Directions for this task:
Return the lines below that carry the word "ctrl".

Record excerpts:

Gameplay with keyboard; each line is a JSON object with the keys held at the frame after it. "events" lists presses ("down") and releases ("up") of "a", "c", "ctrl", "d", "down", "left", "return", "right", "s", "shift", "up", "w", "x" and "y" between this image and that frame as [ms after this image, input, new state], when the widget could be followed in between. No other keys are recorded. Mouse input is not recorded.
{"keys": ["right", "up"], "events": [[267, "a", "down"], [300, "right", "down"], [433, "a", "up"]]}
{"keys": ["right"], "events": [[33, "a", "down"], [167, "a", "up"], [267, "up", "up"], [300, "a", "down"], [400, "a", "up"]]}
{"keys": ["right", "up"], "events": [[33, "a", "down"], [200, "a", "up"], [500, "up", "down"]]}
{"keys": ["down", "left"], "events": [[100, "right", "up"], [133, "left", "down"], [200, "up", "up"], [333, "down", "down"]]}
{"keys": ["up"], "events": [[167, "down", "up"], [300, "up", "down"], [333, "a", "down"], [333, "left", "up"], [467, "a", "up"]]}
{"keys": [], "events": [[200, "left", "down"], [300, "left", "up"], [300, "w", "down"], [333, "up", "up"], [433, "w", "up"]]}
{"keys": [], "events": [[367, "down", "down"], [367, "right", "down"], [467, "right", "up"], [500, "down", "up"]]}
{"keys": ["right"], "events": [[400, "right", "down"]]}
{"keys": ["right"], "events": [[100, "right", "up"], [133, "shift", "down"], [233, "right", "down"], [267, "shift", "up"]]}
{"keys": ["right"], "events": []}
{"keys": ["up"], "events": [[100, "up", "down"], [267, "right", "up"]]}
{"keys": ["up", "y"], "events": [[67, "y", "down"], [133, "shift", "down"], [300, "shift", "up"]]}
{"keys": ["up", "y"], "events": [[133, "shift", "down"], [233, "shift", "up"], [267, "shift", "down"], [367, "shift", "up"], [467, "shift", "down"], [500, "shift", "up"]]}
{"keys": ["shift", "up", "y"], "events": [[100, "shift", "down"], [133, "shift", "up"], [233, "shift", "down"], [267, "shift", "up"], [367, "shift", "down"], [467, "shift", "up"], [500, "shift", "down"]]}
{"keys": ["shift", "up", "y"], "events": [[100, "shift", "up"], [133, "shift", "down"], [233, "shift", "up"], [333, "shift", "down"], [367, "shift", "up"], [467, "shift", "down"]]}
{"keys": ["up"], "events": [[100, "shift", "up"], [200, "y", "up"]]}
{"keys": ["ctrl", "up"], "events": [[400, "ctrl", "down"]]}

Your response:
Gameplay with keyboard; each line is a JSON object with the keys held at the frame after it. "events" lists presses ("down") and releases ("up") of "a", "c", "ctrl", "d", "down", "left", "return", "right", "s", "shift", "up", "w", "x" and "y" between this image and that frame as [ms after this image, input, new state], when the widget could be followed in between. No other keys are recorded. Mouse input is not recorded.
{"keys": ["ctrl", "up"], "events": [[400, "ctrl", "down"]]}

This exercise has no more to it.